→ Exercise details
Print exactly the lines from the one containing "mug: none [242,230,309,332]" through the last line of the records below, both included, and nothing else; omit any pictures.

→ Data records
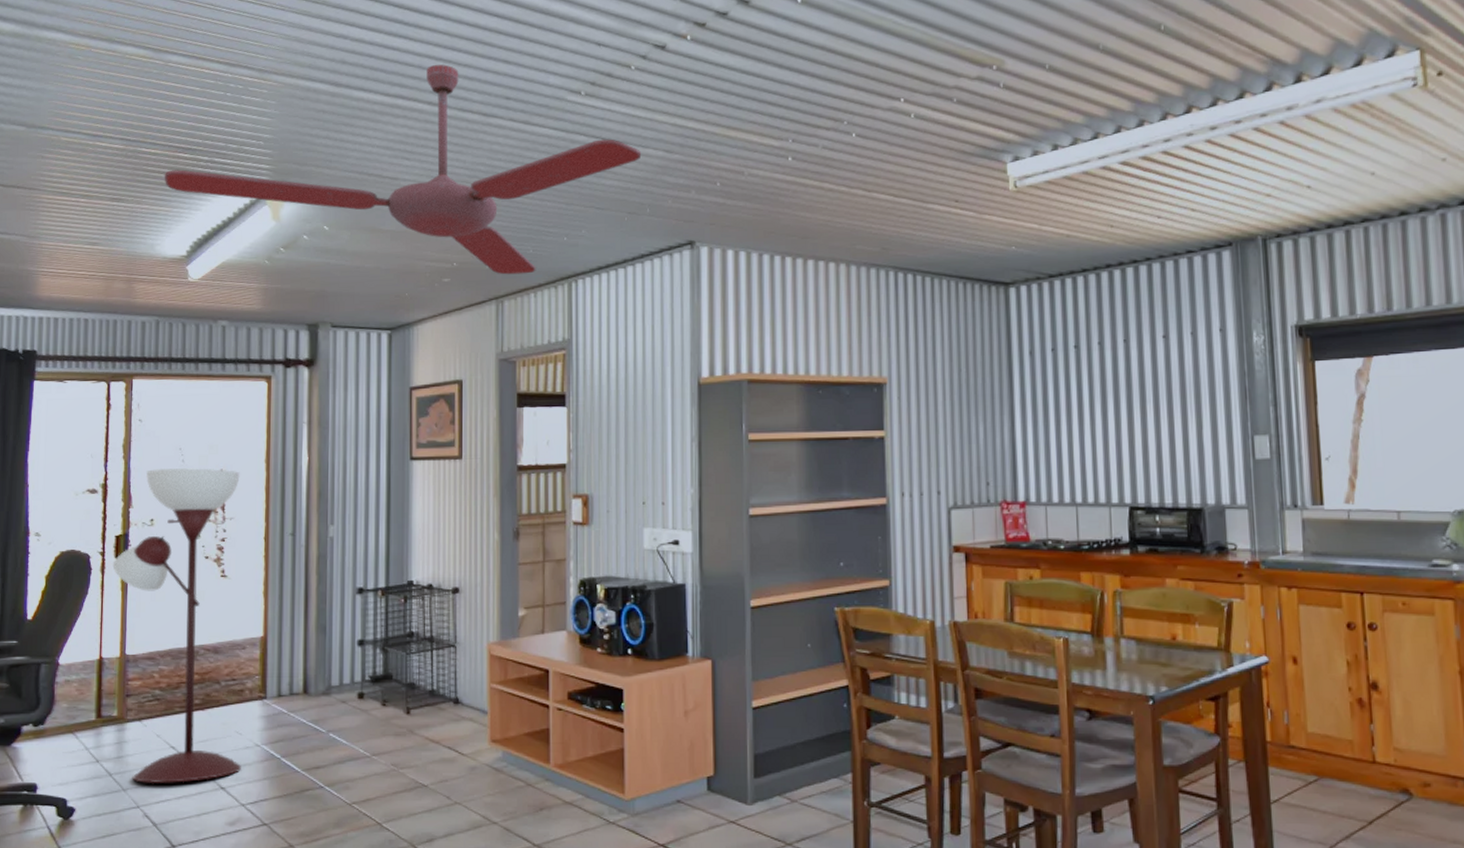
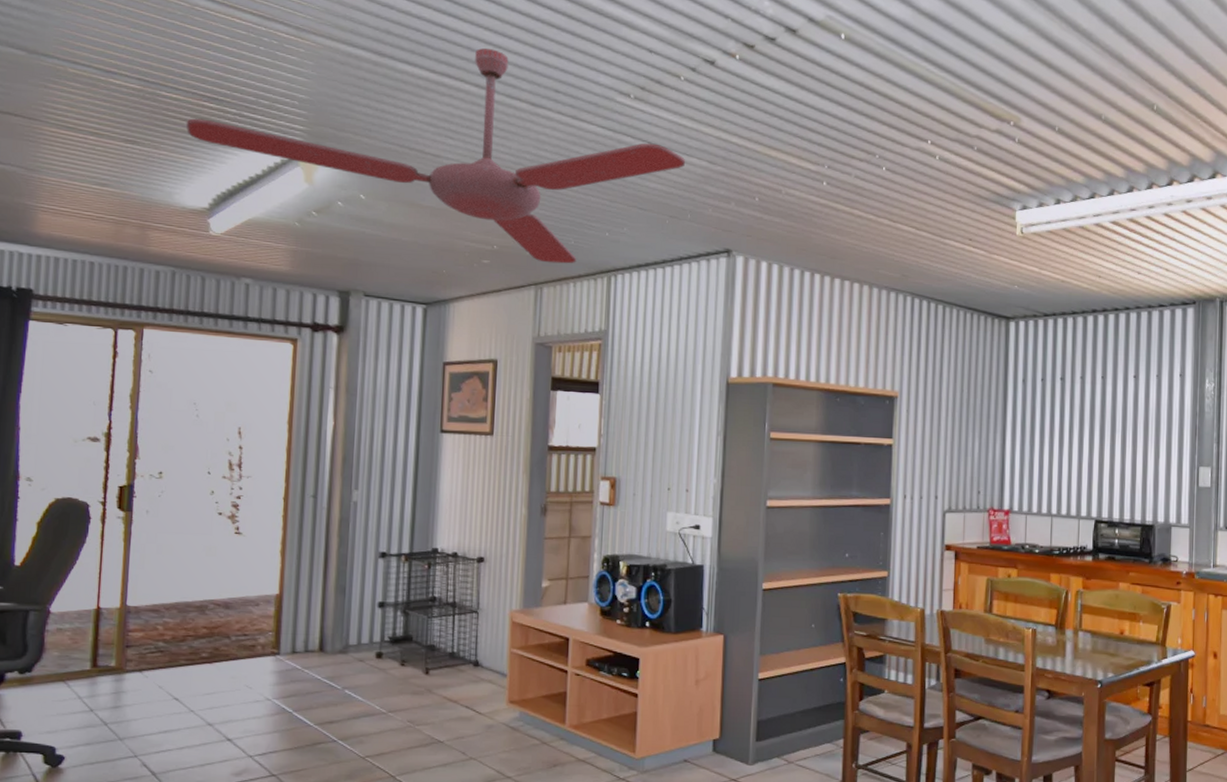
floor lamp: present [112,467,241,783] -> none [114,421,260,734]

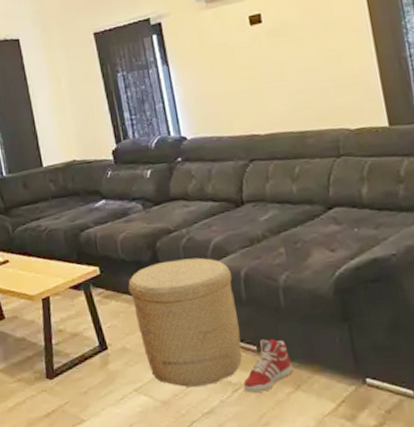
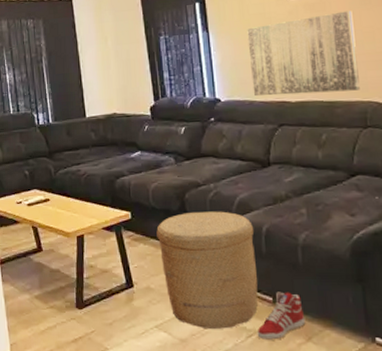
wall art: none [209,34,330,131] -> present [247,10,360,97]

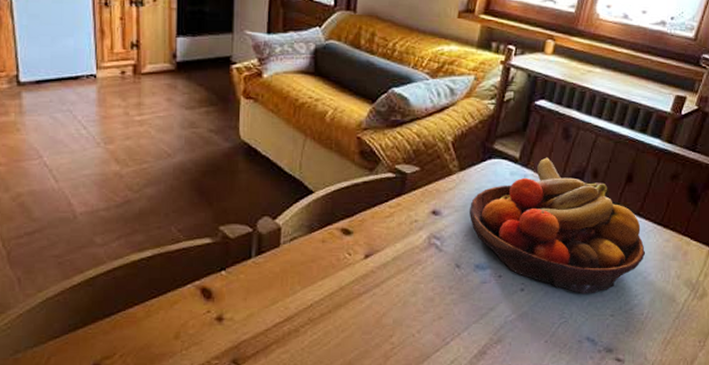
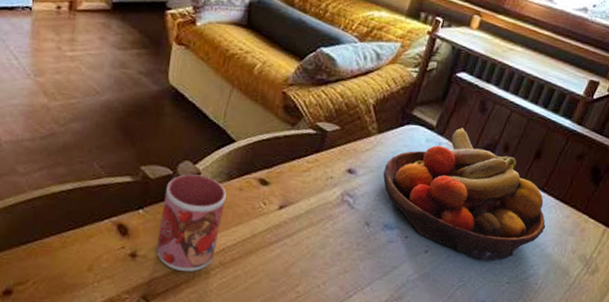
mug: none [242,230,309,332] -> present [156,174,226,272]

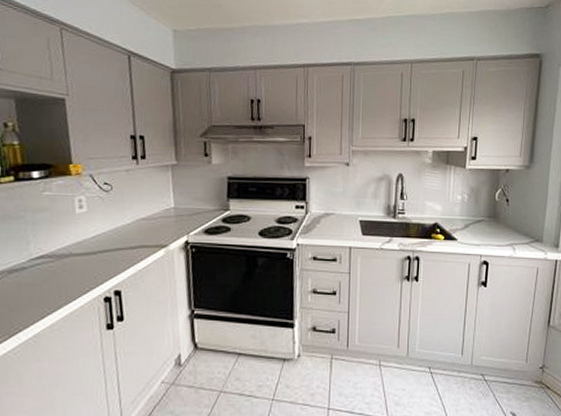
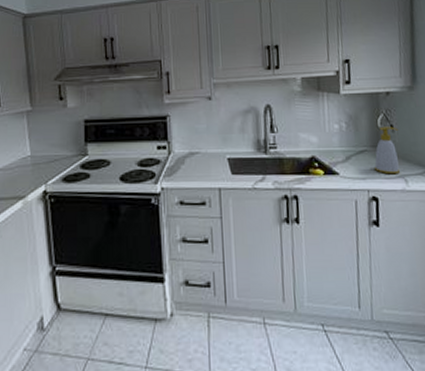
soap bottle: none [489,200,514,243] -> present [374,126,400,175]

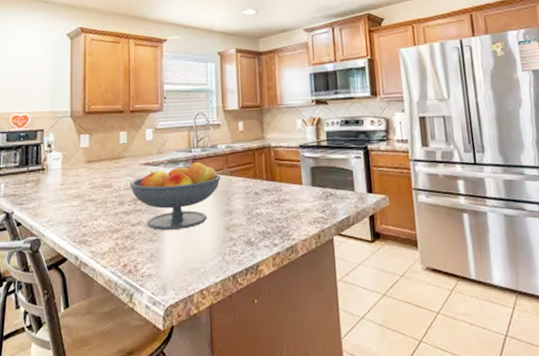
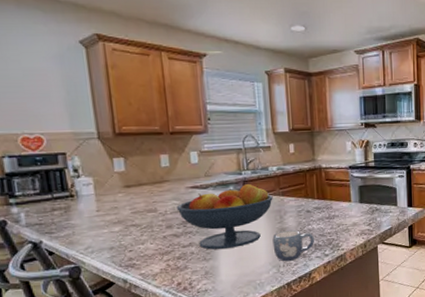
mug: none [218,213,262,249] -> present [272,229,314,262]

→ The completed task
mug: none [242,230,309,332] -> present [156,174,226,272]

soap bottle: none [489,200,514,243] -> present [374,126,400,175]

mug: none [218,213,262,249] -> present [272,229,314,262]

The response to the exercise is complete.